Taennchel - Terre lointaine

Sorti le: 21/12/2016

Par Jean-Philippe Haas

Label: Autoproduction

Site: http://www.taennchel.com/

Dans l’imaginaire collectif, les pierres sacrées et les forêts enchantées sont souvent associées à la Bretagne, une image d’Epinal que les artistes autochtones eux-mêmes entretiennent au travers d’œuvres musicales gorgées de légendes locales et d’héritage celtique. Leurs auteurs s’appellent Alan Simon, Tri Yann ou Seven Reizh pour n’en citer que quelques-uns. De l’autre côté de l’Hexagone, il existe pourtant aussi des lieux mystiques propices à ces histoires fantastiques. L’un d’eux est la montagne du Taennchel, modeste sommet des Vosges connu pour abriter une multitude de mégalithes aux formes et tailles diverses et un mur païen dont l’origine est encore largement méconnue.
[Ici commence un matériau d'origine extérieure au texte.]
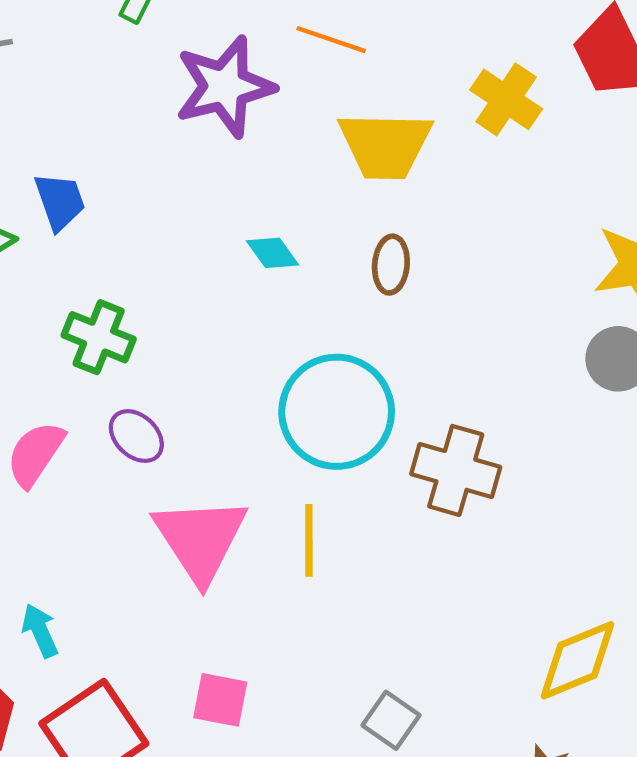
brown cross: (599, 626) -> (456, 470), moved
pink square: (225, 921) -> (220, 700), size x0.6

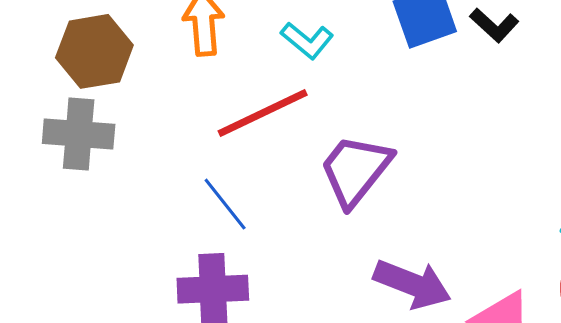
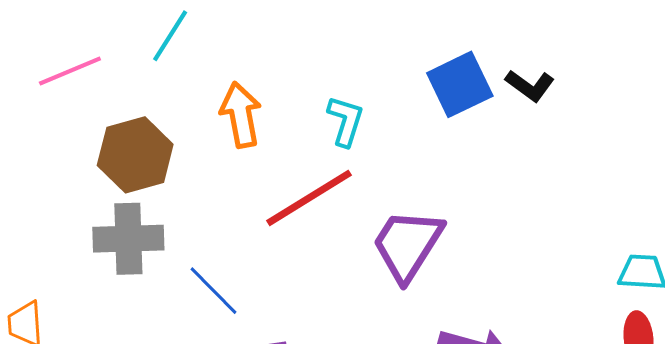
cyan L-shape: (307, 40) -> (346, 121), turned -106
blue line: (225, 204) -> (214, 291), moved

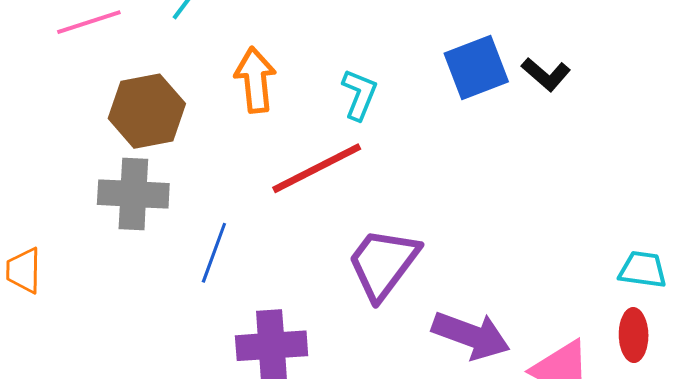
purple trapezoid: (407, 245) -> (383, 263), moved
blue line: (214, 291) -> (214, 253), turned 60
Grâce à une campagne de levée de fonds rondement menée via Ulule, les Alsaciens ont pu mener à bien un projet vieux de plus de dix ans : financer la sortie d’un « opéra folk » consacré à la mystérieuse montagne, contenu dans un luxueux mediabook cartonné, richement illustré de photos et de dessins, à l’intérieur duquel vient se glisser un CD contenant plus de soixante-dix minutes de musique. Et il en faut au moins autant pour offrir de quoi s’exprimer à la foule d’instruments qui composent cette épopée : les rois de la fête sont la section rythmique (basse/batterie/guitare) et le violon mais ils peuvent compter sur la présence d’un violoncelle, d’un hautbois, d’une flûte traversière, d’un didgeridoo et d’une belle variété percussions (mais pas de claviers grandiloquents, ouf!). Les compositions sont principalement l’œuvre du bassiste/guitariste François Koehler, épaulé parfois par l’autre cerveau du projet, le violoniste Martin Neiss.

Les amateurs de grandes épopées à la Excalibur seront comblés, mais pas question ici de passer à outrance les clichés du genre en revue : Terre Lointaine, c’est aussi du rock, de la pop, des instrumentaux, et un joli travail sur le chant : de nombreuses voix masculines et féminines aux timbres divers ont été convoquées, accompagnées çà et là de chœurs et de passages lyriques. Pas d’hégémonie vocale, donc, et le plaisir de découvrir différentes atmosphères : des thèmes aux sonorités celtiques ou pastorales, évidemment, et bien d’autres choses aussi comme la guitare latine de « Colportages » ou les accents orientaux de « Le murmure des reptiles ». Le format des chansons est généralement assez ramassé, à l’image de certains morceaux très accrocheurs (« Le Chant de Gaïa », « Pensées » ou « Et nos voiles »), mais le groupe joue parfois les prolongations avec réussite sur des titres plus contrastés – comme « Tempête », qui débute a capella pour s’emballer peu à peu – voire presque épiques (« Et si c’était vrai », « Genèse »).

Terre Lointaine réussit le grand écart : faire du neuf avec des recettes éprouvées, sans tirer sur la corde, ni tomber dans les poncifs éculés. Un disque palpitant d’un bout à l’autre, d’une richesse qui se dévoile petit à petit, servi par une production à la hauteur de ses ambitions et soutenu par une fine équipe de musiciens dont l’enthousiasme est tangible à chaque instant.